Other Biodiversity Related Research – Western US
Multiple forest-dependent wildlife communities are of current or emerging conservation concern. It is important to demonstrate value of working forests for these species and have data in place to enhance the foundation for forest management decisions and respond to future policy or regulatory proposals. In the western US, this includes understanding value of early seral forests, retained structures, and landscape composition. Early seral forests contribute important heterogeneity to landscapes in the Pacific Northwest. To better understand value of managed, early seral forests for biological diversity, we are documenting how plantation forestry alters the biodiversity and tempo of the early seral period from its primary natural counterpart, wildfire. At the same time, we will investigate extent to which active management may support species and communities traditionally associated with natural disturbance. Although research on effectiveness of structural retention in clearcuts of the Pacific Northwest has been conducted, questions remain on retention patch size, slope position of patches, and how adjacent vegetation types influence patch functionality. To address these questions, we implemented a manipulative study in Washington and Oregon, with a focus on understudied animal communities and treatments that are operationally feasible and within the bounds of existing forest practices rules.

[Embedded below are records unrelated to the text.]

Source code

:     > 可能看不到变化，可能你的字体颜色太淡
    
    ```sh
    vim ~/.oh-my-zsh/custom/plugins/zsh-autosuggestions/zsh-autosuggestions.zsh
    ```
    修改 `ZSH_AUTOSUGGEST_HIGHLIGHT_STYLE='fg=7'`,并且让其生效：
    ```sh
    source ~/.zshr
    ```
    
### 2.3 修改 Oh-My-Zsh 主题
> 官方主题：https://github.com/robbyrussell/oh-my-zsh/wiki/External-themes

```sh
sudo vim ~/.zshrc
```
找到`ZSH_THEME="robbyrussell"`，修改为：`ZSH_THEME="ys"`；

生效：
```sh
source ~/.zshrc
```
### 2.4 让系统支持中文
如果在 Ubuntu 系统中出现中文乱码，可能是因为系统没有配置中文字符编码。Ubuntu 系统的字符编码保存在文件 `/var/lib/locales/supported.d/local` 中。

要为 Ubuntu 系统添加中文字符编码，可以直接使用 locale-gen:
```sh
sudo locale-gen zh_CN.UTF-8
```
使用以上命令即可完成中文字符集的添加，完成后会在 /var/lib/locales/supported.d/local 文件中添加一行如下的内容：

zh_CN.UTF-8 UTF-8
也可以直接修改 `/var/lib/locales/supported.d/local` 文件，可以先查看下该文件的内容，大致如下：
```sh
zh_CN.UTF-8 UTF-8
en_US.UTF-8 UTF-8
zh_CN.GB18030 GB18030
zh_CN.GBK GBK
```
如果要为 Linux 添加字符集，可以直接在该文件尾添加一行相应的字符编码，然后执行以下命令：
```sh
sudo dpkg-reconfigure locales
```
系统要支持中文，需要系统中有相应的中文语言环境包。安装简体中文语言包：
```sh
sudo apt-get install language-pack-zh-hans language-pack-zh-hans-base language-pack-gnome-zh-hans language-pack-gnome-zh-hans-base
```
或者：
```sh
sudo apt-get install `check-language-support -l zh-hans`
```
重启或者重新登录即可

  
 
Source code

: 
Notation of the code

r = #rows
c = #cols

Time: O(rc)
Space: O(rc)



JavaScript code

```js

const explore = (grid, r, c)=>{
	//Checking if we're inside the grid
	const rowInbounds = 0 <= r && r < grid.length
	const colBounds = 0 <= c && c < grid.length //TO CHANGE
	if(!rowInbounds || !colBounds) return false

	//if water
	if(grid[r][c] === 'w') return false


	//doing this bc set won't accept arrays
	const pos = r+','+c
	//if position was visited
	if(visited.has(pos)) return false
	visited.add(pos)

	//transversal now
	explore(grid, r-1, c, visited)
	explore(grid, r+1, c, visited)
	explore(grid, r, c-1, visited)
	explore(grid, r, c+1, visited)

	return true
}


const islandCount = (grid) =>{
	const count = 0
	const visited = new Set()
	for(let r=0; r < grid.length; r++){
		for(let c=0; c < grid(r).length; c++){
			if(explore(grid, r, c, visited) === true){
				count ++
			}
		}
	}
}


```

Forest management on public and private ownerships diverged approximately 30 years ago in the Pacific Northwest, resulting in differences in basal area-weighted stand age. As a result, landscape composition differs substantially from historic conditions when stands >160 years old dominated most watersheds. We will conduct spatially extensive sampling for terrestrial species (e.g., native bees and pollinators, terrestrial salamanders, small mammals) across a gradient of average stand age with the use of modern sampling techniques to better understand response of biological diversity to forest characteristics at sub-basin watershed scales.